Procedure Patient is placed in lithotomy position after giving subarachnoid block. Preoperative 400mcg vaginal misoprostol is kept. Cervix is dilated with Hegar dilators. Operative hysteroscope is inserted and uterus is distended with glycine or normal saline to maintain the intra uterine pressure of 75-100mmHg. Whole of the uterine cavity is inspected for other pathologies like adhesion, septum and presence of both the ostia. Target myoma is identified, the cutting loop is passed beyond the fibroid, with the cutting being activated only when the loop is moving towards the operating surgeon.

Continued… Fibroid is resected down to the level of adjacent myometrium. In type 1 myomas, while performing the resection more of the myoma projects into the uterine cavity, allowing for it’s further resection. Type 2 myomas can be resected in 2 settings after the interval of 6 weeks to 3 months. Fragments of the myoma are removed from the cavity with grasping forceps. Any bleeding area is coagulated with roller ball coagulation.
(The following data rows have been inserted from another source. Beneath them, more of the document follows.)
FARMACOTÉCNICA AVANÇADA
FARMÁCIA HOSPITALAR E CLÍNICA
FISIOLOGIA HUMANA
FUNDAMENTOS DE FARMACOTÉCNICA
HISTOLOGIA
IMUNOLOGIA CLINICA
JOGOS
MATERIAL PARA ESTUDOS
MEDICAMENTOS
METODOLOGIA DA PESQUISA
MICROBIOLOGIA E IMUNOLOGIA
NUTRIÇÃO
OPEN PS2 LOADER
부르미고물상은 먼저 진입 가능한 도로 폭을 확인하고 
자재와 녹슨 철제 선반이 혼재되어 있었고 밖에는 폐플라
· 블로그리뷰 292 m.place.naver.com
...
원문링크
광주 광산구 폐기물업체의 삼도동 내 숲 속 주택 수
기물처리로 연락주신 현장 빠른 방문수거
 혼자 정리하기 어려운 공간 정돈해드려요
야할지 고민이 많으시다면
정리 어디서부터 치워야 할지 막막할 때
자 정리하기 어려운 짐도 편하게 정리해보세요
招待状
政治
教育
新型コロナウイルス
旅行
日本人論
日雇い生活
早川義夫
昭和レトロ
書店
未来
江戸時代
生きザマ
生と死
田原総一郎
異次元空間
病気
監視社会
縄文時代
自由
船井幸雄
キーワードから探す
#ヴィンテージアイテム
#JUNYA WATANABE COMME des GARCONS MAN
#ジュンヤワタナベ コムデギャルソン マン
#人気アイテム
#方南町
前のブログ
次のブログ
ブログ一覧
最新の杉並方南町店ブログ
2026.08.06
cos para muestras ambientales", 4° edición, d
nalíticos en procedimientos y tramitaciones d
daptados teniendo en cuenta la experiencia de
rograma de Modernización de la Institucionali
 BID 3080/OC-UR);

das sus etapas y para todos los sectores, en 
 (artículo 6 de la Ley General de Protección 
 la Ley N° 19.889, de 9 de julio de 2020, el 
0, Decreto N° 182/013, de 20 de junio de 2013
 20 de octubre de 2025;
Foley’s catheter inflator balloon can also be used for control of bleeding.

Complications of the procedure Uterine perforation - first sign being rapid loss of fluid and vision. Fluid overload – a fluid deficit of 750ml is a warning sign and fluid deficit of 1ltr is indication for termination of the procedure. Haemorrhage. Infection.

Hysterectomy Indications : 1. Large symptomatic fibroids 2. Family is completed 3. Failure of conservative methods 4. Broad ligament fibroids 5. Cervical fibroids 6. Associated extensive endometriosis

Vaginal hysterectomy It is the preferred route if uterus < 14weeks size. Myoma can be enucleated before hysterectomy. Not suitable in the presence of pelvic adhesions.

Laparoscopic hysterectomy It can be done with the uterine size upto 16weeks. Minimally invasive. Early recovery. Not suitable for cervical and broad ligament fibroids.

Total abdominal hysterectomy Suitable for large myomas with size > 16weeks. Highest success and satisfaction rate. Better handling of ureters, bladder and rectum under direct visualisation. Broad ligament and cervical fibroids can be removed.